◆ Supplied records:
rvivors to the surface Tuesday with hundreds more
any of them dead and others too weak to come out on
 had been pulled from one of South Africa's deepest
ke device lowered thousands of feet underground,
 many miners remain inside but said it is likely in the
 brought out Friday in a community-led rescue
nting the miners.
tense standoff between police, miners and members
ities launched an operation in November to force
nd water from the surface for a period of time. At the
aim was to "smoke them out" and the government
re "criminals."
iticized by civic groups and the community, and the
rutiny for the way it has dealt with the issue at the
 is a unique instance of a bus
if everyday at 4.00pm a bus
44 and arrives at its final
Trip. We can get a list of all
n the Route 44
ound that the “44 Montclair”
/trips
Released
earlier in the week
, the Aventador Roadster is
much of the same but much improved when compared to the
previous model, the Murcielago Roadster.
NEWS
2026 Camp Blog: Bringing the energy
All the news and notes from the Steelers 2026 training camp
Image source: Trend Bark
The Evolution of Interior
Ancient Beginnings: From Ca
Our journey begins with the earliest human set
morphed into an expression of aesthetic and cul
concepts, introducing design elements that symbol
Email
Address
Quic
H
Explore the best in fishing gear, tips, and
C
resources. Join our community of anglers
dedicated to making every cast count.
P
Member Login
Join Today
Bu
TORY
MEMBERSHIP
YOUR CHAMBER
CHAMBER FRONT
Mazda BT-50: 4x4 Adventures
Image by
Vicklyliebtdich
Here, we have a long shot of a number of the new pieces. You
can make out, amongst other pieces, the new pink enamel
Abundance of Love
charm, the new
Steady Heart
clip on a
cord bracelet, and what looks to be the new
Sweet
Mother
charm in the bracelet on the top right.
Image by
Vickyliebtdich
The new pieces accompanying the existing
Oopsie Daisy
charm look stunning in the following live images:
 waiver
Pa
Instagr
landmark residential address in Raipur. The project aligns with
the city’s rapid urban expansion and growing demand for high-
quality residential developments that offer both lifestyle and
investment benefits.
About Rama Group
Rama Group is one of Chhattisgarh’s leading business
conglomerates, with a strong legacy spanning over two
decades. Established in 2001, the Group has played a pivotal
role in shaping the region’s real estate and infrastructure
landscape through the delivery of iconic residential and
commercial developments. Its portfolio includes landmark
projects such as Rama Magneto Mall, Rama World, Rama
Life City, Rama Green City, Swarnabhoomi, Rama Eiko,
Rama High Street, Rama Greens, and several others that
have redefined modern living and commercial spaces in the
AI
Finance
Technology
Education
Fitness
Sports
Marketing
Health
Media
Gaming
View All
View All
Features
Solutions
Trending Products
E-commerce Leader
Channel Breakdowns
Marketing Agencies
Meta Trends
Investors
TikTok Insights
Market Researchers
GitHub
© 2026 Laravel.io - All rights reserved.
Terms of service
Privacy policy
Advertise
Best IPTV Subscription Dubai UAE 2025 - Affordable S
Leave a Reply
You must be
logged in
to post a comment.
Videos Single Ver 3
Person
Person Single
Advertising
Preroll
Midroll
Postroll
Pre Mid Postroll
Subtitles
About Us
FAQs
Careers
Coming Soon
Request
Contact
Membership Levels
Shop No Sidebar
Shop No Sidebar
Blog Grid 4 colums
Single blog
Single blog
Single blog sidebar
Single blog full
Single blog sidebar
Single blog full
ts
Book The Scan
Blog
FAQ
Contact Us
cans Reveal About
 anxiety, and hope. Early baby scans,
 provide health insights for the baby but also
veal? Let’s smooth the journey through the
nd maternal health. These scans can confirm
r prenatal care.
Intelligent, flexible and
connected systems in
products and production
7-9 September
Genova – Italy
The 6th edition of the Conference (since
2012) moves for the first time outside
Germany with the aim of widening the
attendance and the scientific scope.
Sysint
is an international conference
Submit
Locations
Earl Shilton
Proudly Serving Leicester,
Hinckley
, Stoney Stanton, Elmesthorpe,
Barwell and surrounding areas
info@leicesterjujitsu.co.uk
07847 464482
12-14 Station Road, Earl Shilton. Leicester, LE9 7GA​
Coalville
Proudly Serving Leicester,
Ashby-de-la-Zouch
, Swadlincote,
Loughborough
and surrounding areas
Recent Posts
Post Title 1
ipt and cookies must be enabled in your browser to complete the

◆ Work item: Write out again, exactly, the lines from the start of the entries up to and including the one with "Oopsie Daisy". Nothing else belongs in the reply.

◆ Answer to the exercise:
rvivors to the surface Tuesday with hundreds more
any of them dead and others too weak to come out on
 had been pulled from one of South Africa's deepest
ke device lowered thousands of feet underground,
 many miners remain inside but said it is likely in the
 brought out Friday in a community-led rescue
nting the miners.
tense standoff between police, miners and members
ities launched an operation in November to force
nd water from the surface for a period of time. At the
aim was to "smoke them out" and the government
re "criminals."
iticized by civic groups and the community, and the
rutiny for the way it has dealt with the issue at the
 is a unique instance of a bus
if everyday at 4.00pm a bus
44 and arrives at its final
Trip. We can get a list of all
n the Route 44
ound that the “44 Montclair”
/trips
Released
earlier in the week
, the Aventador Roadster is
much of the same but much improved when compared to the
previous model, the Murcielago Roadster.
NEWS
2026 Camp Blog: Bringing the energy
All the news and notes from the Steelers 2026 training camp
Image source: Trend Bark
The Evolution of Interior
Ancient Beginnings: From Ca
Our journey begins with the earliest human set
morphed into an expression of aesthetic and cul
concepts, introducing design elements that symbol
Email
Address
Quic
H
Explore the best in fishing gear, tips, and
C
resources. Join our community of anglers
dedicated to making every cast count.
P
Member Login
Join Today
Bu
TORY
MEMBERSHIP
YOUR CHAMBER
CHAMBER FRONT
Mazda BT-50: 4x4 Adventures
Image by
Vicklyliebtdich
Here, we have a long shot of a number of the new pieces. You
can make out, amongst other pieces, the new pink enamel
Abundance of Love
charm, the new
Steady Heart
clip on a
cord bracelet, and what looks to be the new
Sweet
Mother
charm in the bracelet on the top right.
Image by
Vickyliebtdich
The new pieces accompanying the existing
Oopsie Daisy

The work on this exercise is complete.